SQL Server – Using sp_estimate_data_compression_savings for Columnstore Compressions

columnstorecompressionsql serversql server 2014

Is there a way to get compressions saving for column store and column store column store archival compression?

In order to check these compressions saving I have to drop all clustered and non clustered indexes and then to create a clustered column stored index – most of the time this a time consuming operation and I am wondering is there an other way to do this.

Best Answer

There is no equivalent proc so what I have been doing recently is creating a copy of the table in tempdb using SELECT...INTO, eg

SELECT TOP 10 PERCENT *
INTO tempdb.dbo.yourTable
FROM dbo.yourTable

then apply the clustered columnstore. If your table is too large to fit in your tempdb (as I might expect for a datawarehouse table), transfer a percentage and infer from that. You could also create the empty table in tempdb, add the columnstore then populate, although this will probably take longer - compression has quite an effect on INSERT time.
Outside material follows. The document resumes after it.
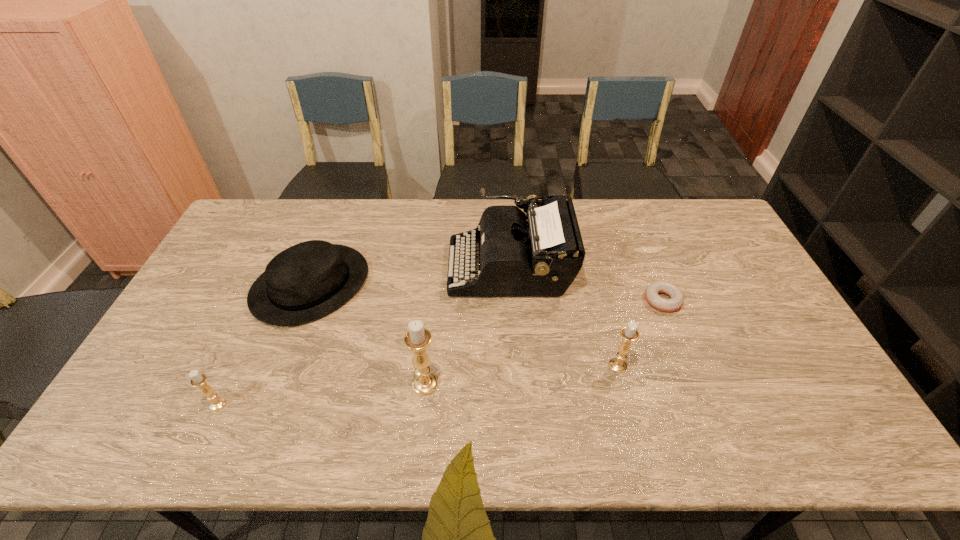
The candle holders are evenly distributed in the image. To maintain this, where would you place another candle holder on the right? Please point to a free space. Please provide its 2D coordinates. Your answer should be formatted as a tuple, i.e. [(x, y)], where the tuple contains the x and y coordinates of a point satisfying the conditions above.

[(799, 348)]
The SELECT...INTO technique has the added benefit of removing the indexes for you, can be minimally logged and can even run in parallel on SQL 2014.

Example: I have a 1TB table, I copy 100GB ( 10% ) into a table in tempdb. I apply the clustered columnstore index ( normal compression ) and check the table size. It has packed down to 10GB, or 10x compression. I rebuild the clustered columnstore with COLUMNSTORE_ARCHIVE mode, the table packs down to 5GB or 20x compression. I can infer that my 1TB table will pack down to approximately 100GB or 50GB with archival mode. Allow some tolerance as it's an estimate.

The documentation suggests up to 7x compression but I have been seeing larger factors in my testing, particularly with the COLUMNSTORE_ARCHIVE mode, clearly with some CPU overhead when reading back. YMMV.